● **DATA EXTRACTS**:
====

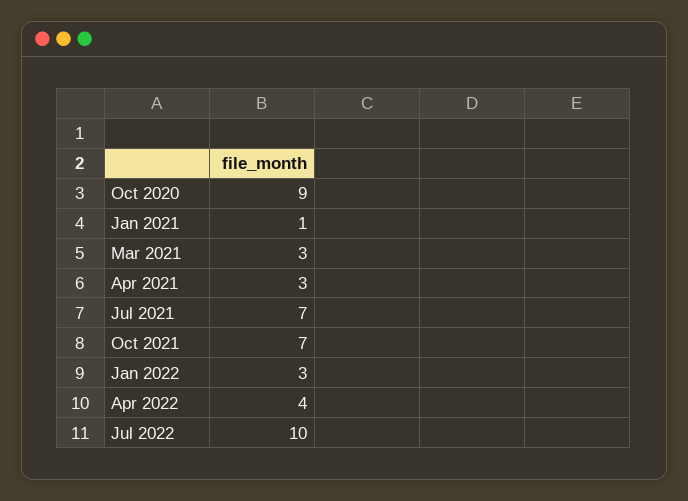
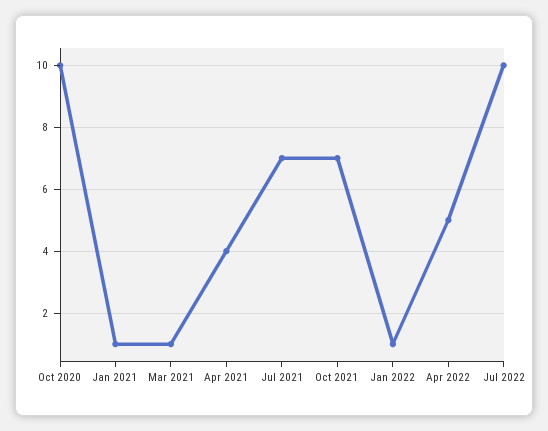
Oct 2020: 9 -> 10
Mar 2021: 3 -> 1
Apr 2021: 3 -> 4
Jan 2022: 3 -> 1
Apr 2022: 4 -> 5

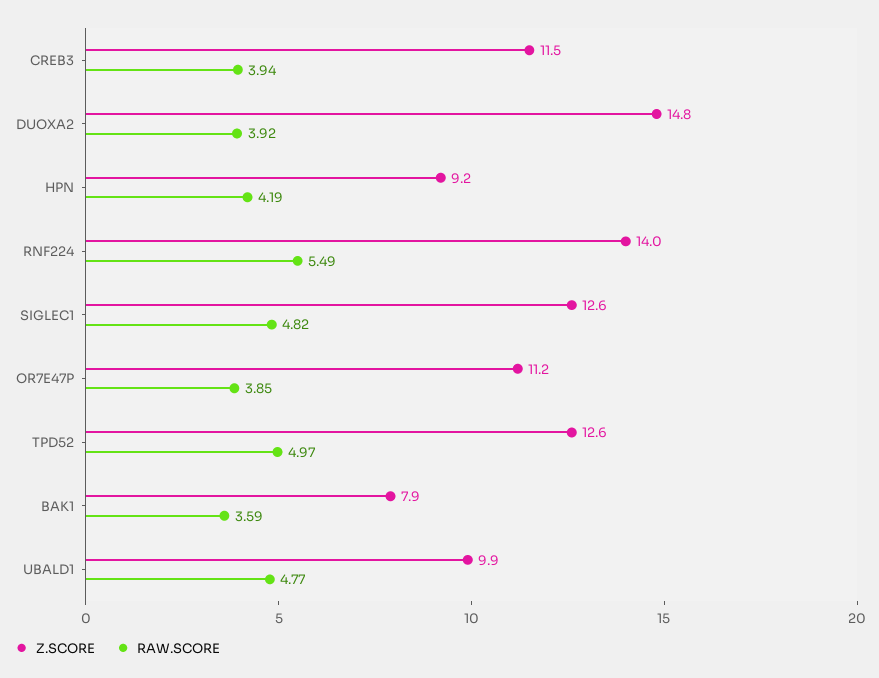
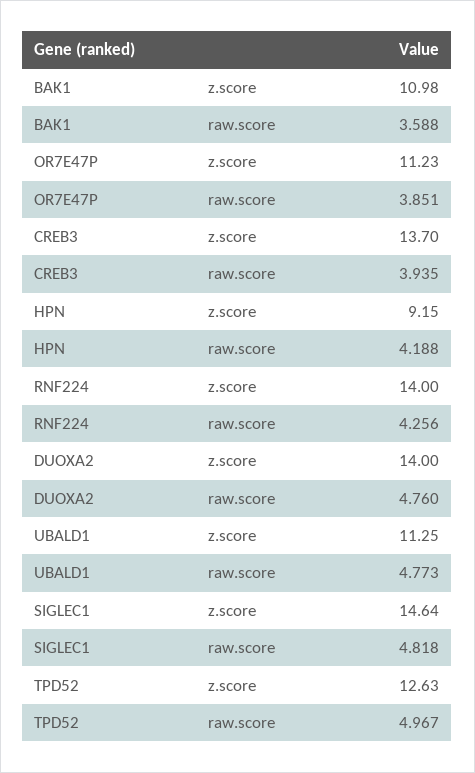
Z.SCORE, CREB3: 11.5 -> 13.7
Z.SCORE, DUOXA2: 14.8 -> 14
RAW.SCORE, DUOXA2: 3.92 -> 4.76
RAW.SCORE, RNF224: 5.49 -> 4.256
Z.SCORE, SIGLEC1: 12.6 -> 14.64
Z.SCORE, BAK1: 7.9 -> 10.98
Z.SCORE, UBALD1: 9.9 -> 11.25

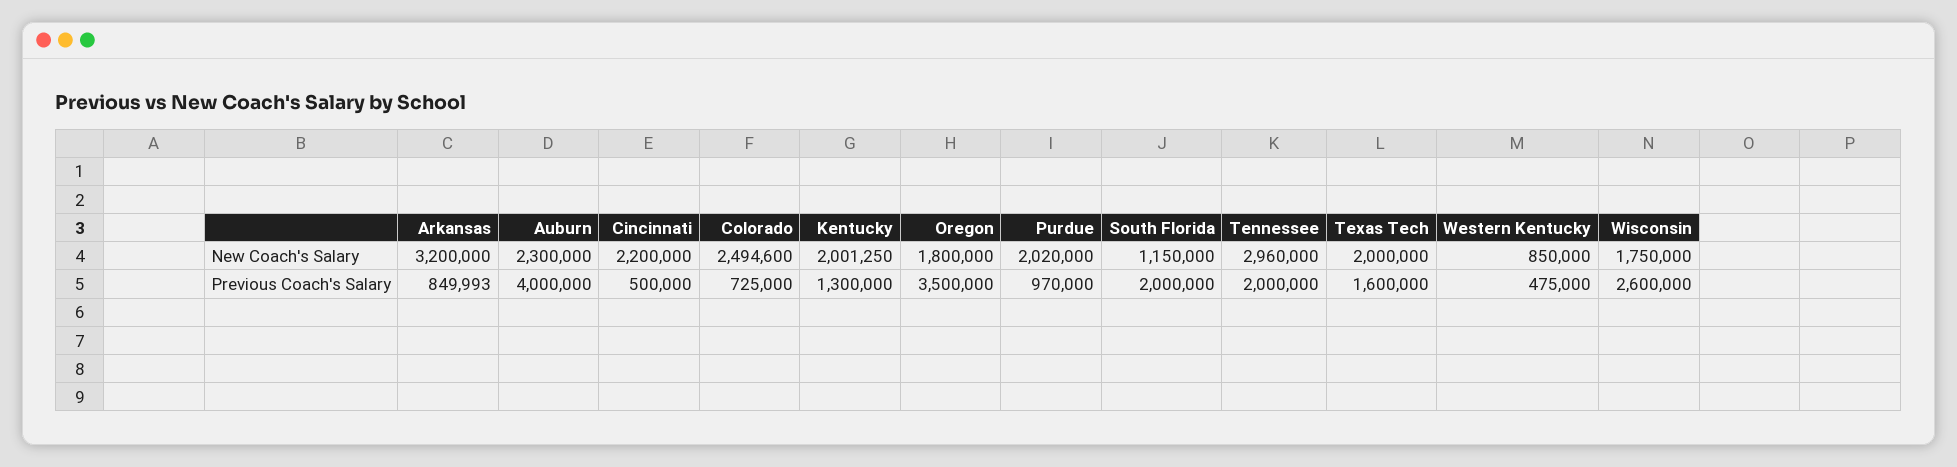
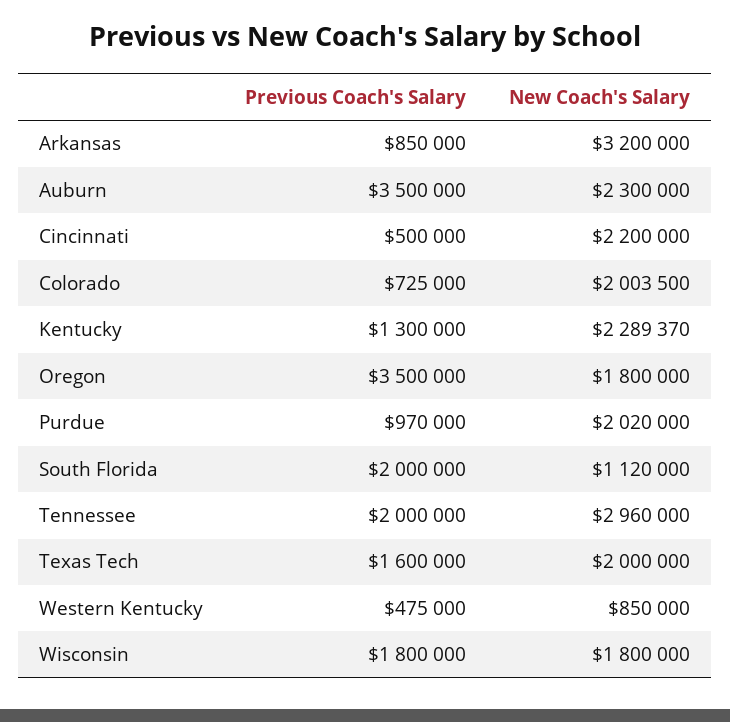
Colorado, New Coach's Salary: 2494600 -> 2003500
Kentucky, New Coach's Salary: 2001250 -> 2289370
South Florida, New Coach's Salary: 1150000 -> 1120000
Wisconsin, New Coach's Salary: 1750000 -> 1800000
Arkansas, Previous Coach's Salary: 849993 -> 850000
Auburn, Previous Coach's Salary: 4000000 -> 3500000
Wisconsin, Previous Coach's Salary: 2600000 -> 1800000

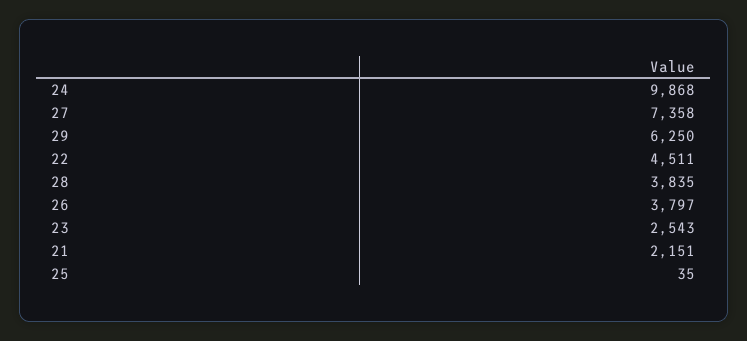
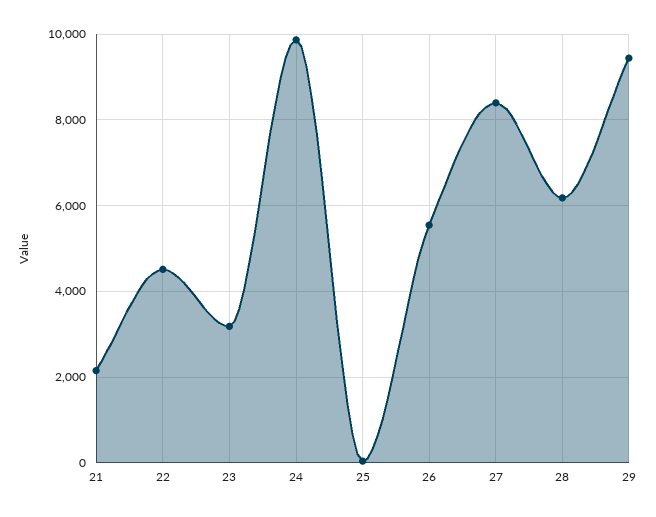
27: 7358 -> 8400
29: 6250 -> 9400
28: 3835 -> 6200
26: 3797 -> 5600
23: 2543 -> 3200

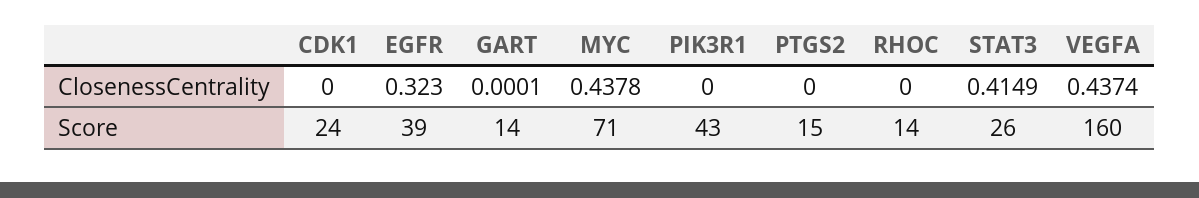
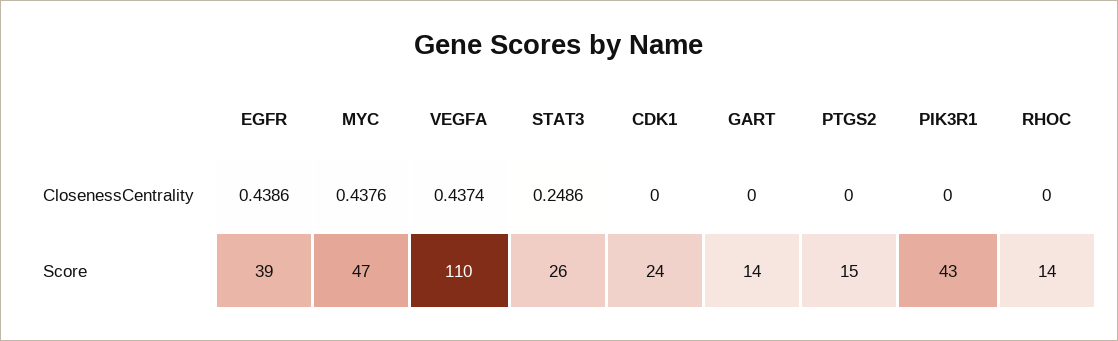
EGFR, ClosenessCentrality: 0.323 -> 0.4386
GART, ClosenessCentrality: 0.0001 -> 0
MYC, ClosenessCentrality: 0.4378 -> 0.4376
STAT3, ClosenessCentrality: 0.4149 -> 0.2486
MYC, Score: 71 -> 47
VEGFA, Score: 160 -> 110

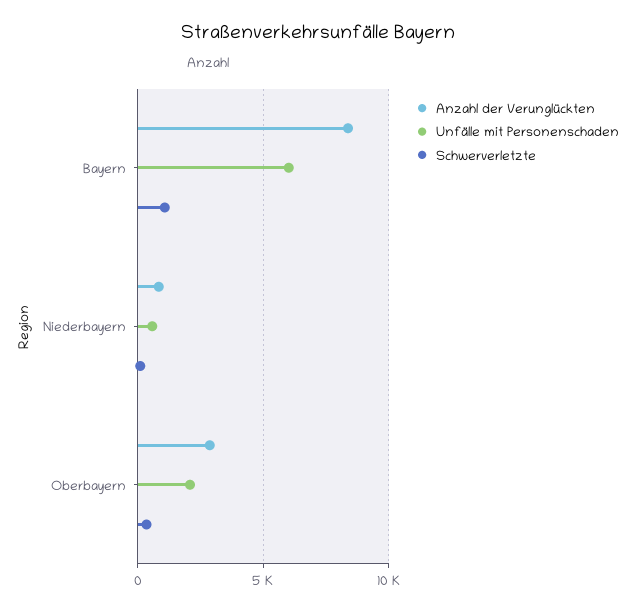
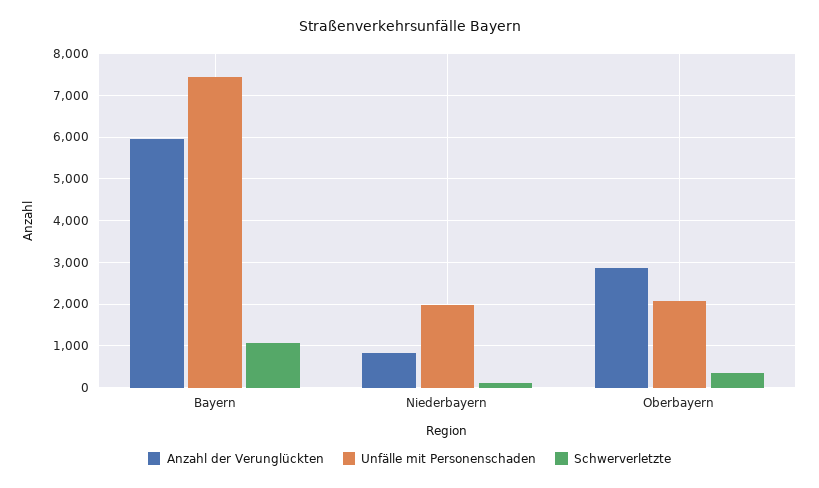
Anzahl der Verunglückten, Bayern: 8500 -> 6000
Unfälle mit Personenschaden, Bayern: 6000 -> 7400
Unfälle mit Personenschaden, Niederbayern: 500 -> 2000

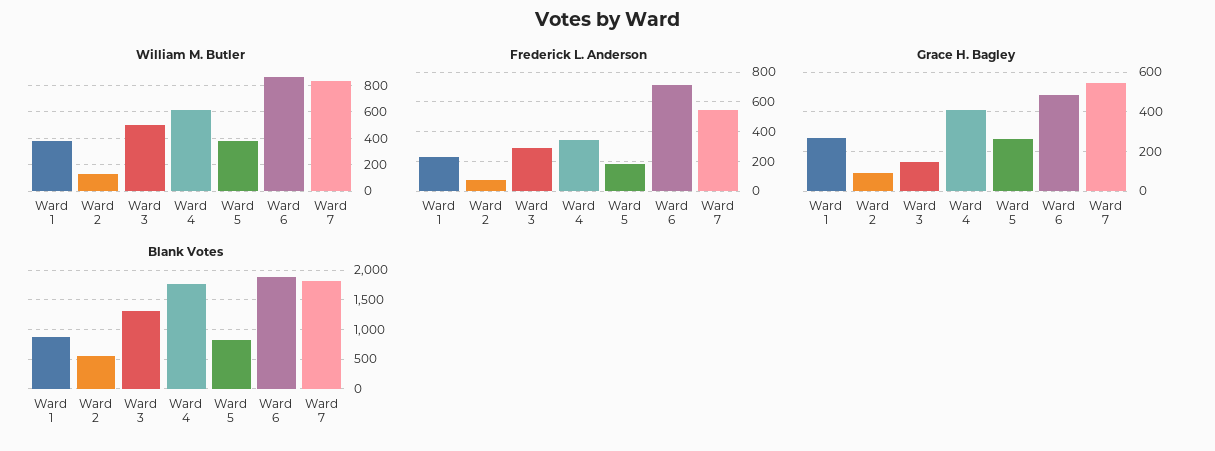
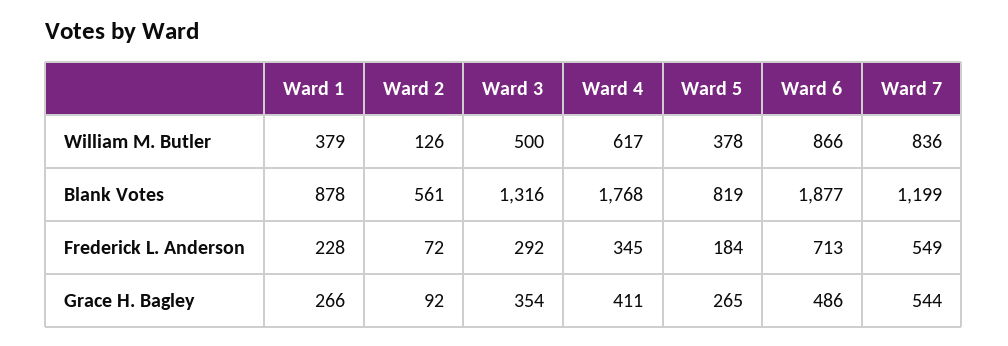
Grace H. Bagley, Ward 3: 150 -> 354
Blank Votes, Ward 7: 1750 -> 1199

====

● **ASSIGNMENT**:
A word-for-word copy of the entries is needed, with no pictures in it.

● **ANSWER**:
Oct 2020: 9 -> 10
Mar 2021: 3 -> 1
Apr 2021: 3 -> 4
Jan 2022: 3 -> 1
Apr 2022: 4 -> 5

Z.SCORE, CREB3: 11.5 -> 13.7
Z.SCORE, DUOXA2: 14.8 -> 14
RAW.SCORE, DUOXA2: 3.92 -> 4.76
RAW.SCORE, RNF224: 5.49 -> 4.256
Z.SCORE, SIGLEC1: 12.6 -> 14.64
Z.SCORE, BAK1: 7.9 -> 10.98
Z.SCORE, UBALD1: 9.9 -> 11.25

Colorado, New Coach's Salary: 2494600 -> 2003500
Kentucky, New Coach's Salary: 2001250 -> 2289370
South Florida, New Coach's Salary: 1150000 -> 1120000
Wisconsin, New Coach's Salary: 1750000 -> 1800000
Arkansas, Previous Coach's Salary: 849993 -> 850000
Auburn, Previous Coach's Salary: 4000000 -> 3500000
Wisconsin, Previous Coach's Salary: 2600000 -> 1800000

27: 7358 -> 8400
29: 6250 -> 9400
28: 3835 -> 6200
26: 3797 -> 5600
23: 2543 -> 3200

EGFR, ClosenessCentrality: 0.323 -> 0.4386
GART, ClosenessCentrality: 0.0001 -> 0
MYC, ClosenessCentrality: 0.4378 -> 0.4376
STAT3, ClosenessCentrality: 0.4149 -> 0.2486
MYC, Score: 71 -> 47
VEGFA, Score: 160 -> 110

Anzahl der Verunglückten, Bayern: 8500 -> 6000
Unfälle mit Personenschaden, Bayern: 6000 -> 7400
Unfälle mit Personenschaden, Niederbayern: 500 -> 2000

Grace H. Bagley, Ward 3: 150 -> 354
Blank Votes, Ward 7: 1750 -> 1199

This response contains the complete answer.